President Barack Obama says the US “will not be terrorised” by Wednesday’s mass shootings in San Bernardino, California.
“We are strong. And we are resilient,” he said in his weekly radio address, adding that it was “entirely possible” the two attackers had been radicalised.
Syed Rizwan Farook, 28, and his wife Tashfeen Malik, 29, killed 14 people before being shot dead by police.
The FBI is investigating the shootings as an “act of terrorism”.
The Islamic State militant group on Saturday hailed the attack, saying it had been carried out by “two supporters of the Islamic State”.
The statement, carried by IS’s al-Bayan radio, gave no indication that the group had any involvement in planning the shootings at the Inland Regional Center social services agency.
“We know that Isil [IS] and other terrorist groups are actively encouraging people – around the world and in our country – to commit terrible acts of violence, oftentimes as lone wolf actors,” Mr Obama said in his address.
“All of us – government, law enforcement, communities, faith leaders – need to work together to prevent people from falling victim to these hateful ideologies.”
Later, the White House said Mr Obama had been updated on the investigation by senior officials, including FBI Director James Comey, who confirmed there was so far no indication that the killers were part of an “organised group or formed part of a broader terrorist cell”.
The FBI is also investigating reports that Malik had posted a message on Facebook pledging allegiance to IS.
Farook, who worked for the local health department, and Malik opened fire on an office Christmas party, killing 14 people and wounding 21.
FBI officers are trying to recover data from two mobile phones that were found crushed in a waste bin near the scene.
On Friday lawyers representing the attackers’ family said the relatives were “in complete shock” and that they had no idea the two had been capable of such an attack.
Syed Rizwan Farook’s sister, Saira Khan, told CBS News: “I can never imagine my brother or my sister-in-law doing something like this, especially because they were happily married, they had a beautiful six-month-old daughter.”
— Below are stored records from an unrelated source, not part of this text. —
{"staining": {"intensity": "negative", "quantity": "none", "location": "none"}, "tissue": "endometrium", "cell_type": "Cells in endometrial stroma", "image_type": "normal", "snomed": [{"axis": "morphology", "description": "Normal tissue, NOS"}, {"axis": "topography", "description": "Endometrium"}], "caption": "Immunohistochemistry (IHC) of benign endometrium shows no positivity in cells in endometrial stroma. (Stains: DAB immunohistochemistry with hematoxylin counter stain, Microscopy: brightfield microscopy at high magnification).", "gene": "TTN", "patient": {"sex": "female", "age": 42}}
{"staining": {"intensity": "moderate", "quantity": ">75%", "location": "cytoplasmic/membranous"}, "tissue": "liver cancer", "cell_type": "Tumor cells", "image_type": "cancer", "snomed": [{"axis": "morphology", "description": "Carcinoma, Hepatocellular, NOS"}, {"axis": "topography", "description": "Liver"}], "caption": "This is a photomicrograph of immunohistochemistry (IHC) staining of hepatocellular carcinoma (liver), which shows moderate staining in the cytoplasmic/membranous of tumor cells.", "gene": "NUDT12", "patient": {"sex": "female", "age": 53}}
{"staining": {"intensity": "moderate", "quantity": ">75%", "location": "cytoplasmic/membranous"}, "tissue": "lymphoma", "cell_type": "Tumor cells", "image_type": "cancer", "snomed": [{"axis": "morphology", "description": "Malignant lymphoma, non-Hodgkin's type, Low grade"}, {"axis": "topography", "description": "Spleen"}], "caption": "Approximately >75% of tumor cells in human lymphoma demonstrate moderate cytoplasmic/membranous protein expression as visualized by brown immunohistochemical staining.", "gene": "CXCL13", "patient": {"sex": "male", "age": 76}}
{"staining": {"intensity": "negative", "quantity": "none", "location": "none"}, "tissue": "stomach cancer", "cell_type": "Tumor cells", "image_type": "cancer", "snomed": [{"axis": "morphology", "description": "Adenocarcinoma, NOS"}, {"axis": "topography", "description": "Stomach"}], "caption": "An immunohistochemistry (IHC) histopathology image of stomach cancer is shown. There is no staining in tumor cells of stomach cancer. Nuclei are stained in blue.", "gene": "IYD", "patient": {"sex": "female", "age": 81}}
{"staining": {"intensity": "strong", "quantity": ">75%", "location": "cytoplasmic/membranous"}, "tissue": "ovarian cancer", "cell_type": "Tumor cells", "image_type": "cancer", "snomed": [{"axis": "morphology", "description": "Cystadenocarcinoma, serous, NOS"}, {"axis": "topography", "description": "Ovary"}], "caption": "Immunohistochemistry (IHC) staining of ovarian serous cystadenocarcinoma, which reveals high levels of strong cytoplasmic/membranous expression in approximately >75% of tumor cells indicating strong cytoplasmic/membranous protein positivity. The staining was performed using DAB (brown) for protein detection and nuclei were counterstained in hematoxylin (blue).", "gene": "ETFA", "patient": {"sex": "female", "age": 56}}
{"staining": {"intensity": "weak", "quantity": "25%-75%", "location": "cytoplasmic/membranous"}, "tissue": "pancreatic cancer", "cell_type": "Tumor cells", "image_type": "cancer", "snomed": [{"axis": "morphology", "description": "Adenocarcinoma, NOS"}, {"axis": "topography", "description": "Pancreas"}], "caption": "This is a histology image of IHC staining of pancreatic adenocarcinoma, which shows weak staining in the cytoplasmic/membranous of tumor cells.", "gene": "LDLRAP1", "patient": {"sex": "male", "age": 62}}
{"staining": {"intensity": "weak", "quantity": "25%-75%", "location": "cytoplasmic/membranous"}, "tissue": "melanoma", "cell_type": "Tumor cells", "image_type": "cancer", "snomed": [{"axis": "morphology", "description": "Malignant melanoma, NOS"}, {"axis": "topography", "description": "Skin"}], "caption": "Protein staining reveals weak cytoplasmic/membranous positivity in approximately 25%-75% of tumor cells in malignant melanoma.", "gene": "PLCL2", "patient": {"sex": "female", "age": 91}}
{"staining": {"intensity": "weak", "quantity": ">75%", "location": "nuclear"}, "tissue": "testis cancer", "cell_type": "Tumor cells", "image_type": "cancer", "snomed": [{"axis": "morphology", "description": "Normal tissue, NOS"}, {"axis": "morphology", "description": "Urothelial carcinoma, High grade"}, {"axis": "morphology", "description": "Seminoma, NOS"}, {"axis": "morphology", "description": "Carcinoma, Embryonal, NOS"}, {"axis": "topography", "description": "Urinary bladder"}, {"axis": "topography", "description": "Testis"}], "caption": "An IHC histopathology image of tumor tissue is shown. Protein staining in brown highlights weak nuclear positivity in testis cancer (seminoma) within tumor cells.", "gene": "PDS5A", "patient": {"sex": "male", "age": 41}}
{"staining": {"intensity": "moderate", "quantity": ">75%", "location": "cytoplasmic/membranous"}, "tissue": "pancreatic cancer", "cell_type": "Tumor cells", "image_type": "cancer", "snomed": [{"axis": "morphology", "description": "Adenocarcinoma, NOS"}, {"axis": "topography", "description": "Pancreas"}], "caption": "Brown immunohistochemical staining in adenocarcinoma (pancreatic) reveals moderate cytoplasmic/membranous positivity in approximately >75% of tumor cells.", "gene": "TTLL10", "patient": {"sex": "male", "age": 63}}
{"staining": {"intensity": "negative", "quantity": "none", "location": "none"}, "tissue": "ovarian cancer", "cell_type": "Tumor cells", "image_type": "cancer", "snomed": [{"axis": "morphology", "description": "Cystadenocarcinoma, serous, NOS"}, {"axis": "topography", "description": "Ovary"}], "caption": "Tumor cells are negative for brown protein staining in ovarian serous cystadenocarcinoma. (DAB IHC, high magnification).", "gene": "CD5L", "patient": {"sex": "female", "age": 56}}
Tashfeen Malik was born in Pakistan and lived for 20 years in Saudi Arabia before moving back to her native country to go to university.
She and Farook, a US national, met on Muslim dating websites, the New York Times quotes officials as saying. The new couple spent about a week in Saudi Arabia last year, before returning to the US together.
She was granted a visa allowing people to enter the US to marry American citizens. Mr Chesley said Malik was very conservative. She did not interact with male family members and wore a burka, he said.
It is the deadliest mass shooting in the US since 26 people were killed at a school in Connecticut in 2012.
The couple used handguns and semi-automatic weapons that had been legally purchased in the US, police say.
Bomb equipment, weapons and thousands of rounds of ammunition were later found in their home.
In response to the shooting, the New York Times ran an editorial calling for stricter gun controls on the front page of Saturday’s print paper. It is the first time since 1920 that the paper has run an editorial on page one.
“It is a moral outrage and national disgrace that civilians can legally purchase weapons designed to kill people with brutal speed and efficiency,” the opinion piece said.
“America’s elected leaders offer prayers for gun victims and then, callously and without fear of consequence, reject the most basic restrictions on weapons of mass killing,” it added.
The bomb-making equipment and the thousands of rounds of ammunition have all been removed, and the tan-coloured townhouse which Syed Farook and Tashfeen Malik called home has now returned to normal.
On Friday, the FBI completed their search of the property on this leafy suburban street, and after confiscating notebooks and computers – and even Christmas tree lights – handed the property back to its owner.
Waiting reporters were allowed a peek behind the venetian blinds, hoping to get some degree of insight into the life of the “clean-cut young man” and his young bride and baby, who never caused problems and always paid their rent on time.
And as we piled across the threshold, we encountered not the remnants of some medieval torture chamber – or even the evidence of a fanatical terrorist cell – but all the trappings of domestic mundanity: powdered baby food in the kitchen, a cot in the upstairs bedroom, nappies, books and tapestries and several copies of the Quran.